An exact copy of all the data is needed, with every picture left out.

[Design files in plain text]
----
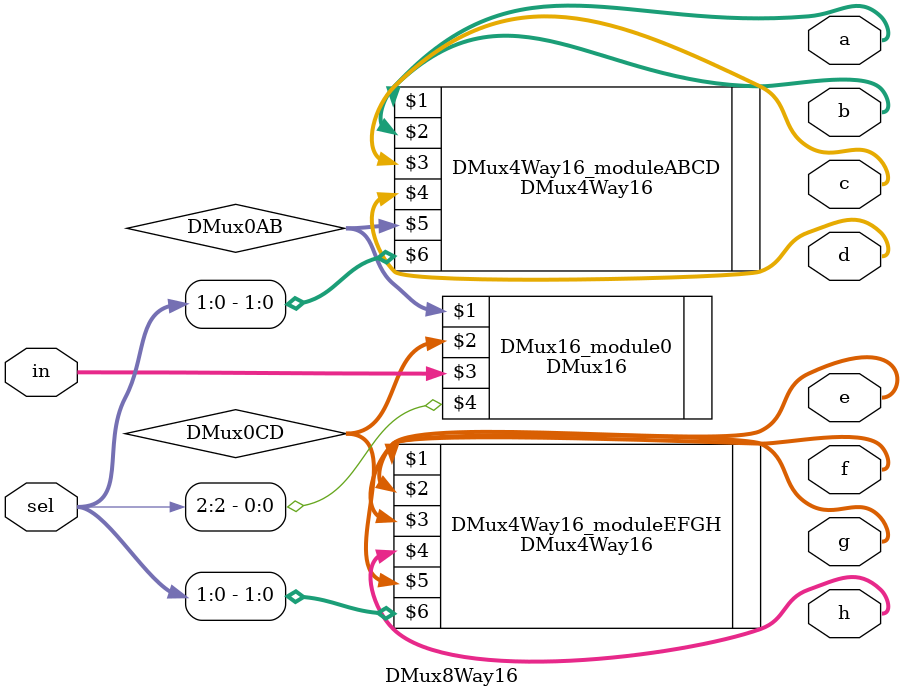
<source format=v>
/* módulo DMux4Way */

`include "DMux16.v"
`include "DMux4Way16.v"

`ifndef _DMux8WAY16_
`define _DMux8WAY16_

module DMux8Way16(a , b , c, d, e, f, g, h, in, sel);
    input [15:0] in;
    input [2:0] sel;
    wire [15:0] DMux0AB, DMux0CD;
    output [15:0] a, b, c, d, e, f, g, h;

    DMux16 DMux16_module0(DMux0AB, DMux0CD, in, sel[2]);
    DMux4Way16 DMux4Way16_moduleABCD(a, b, c, d, DMux0AB, sel[1:0]);
    DMux4Way16 DMux4Way16_moduleEFGH(e, f, g, h, DMux0CD, sel[1:0]);
endmodule

`endif
</source>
----
ANSWER SPACE ::
<source format=v>
/* módulo DMux4Way */

`include "DMux16.v"
`include "DMux4Way16.v"

`ifndef _DMux8WAY16_
`define _DMux8WAY16_

module DMux8Way16(a , b , c, d, e, f, g, h, in, sel);
    input [15:0] in;
    input [2:0] sel;
    wire [15:0] DMux0AB, DMux0CD;
    output [15:0] a, b, c, d, e, f, g, h;

    DMux16 DMux16_module0(DMux0AB, DMux0CD, in, sel[2]);
    DMux4Way16 DMux4Way16_moduleABCD(a, b, c, d, DMux0AB, sel[1:0]);
    DMux4Way16 DMux4Way16_moduleEFGH(e, f, g, h, DMux0CD, sel[1:0]);
endmodule

`endif
</source>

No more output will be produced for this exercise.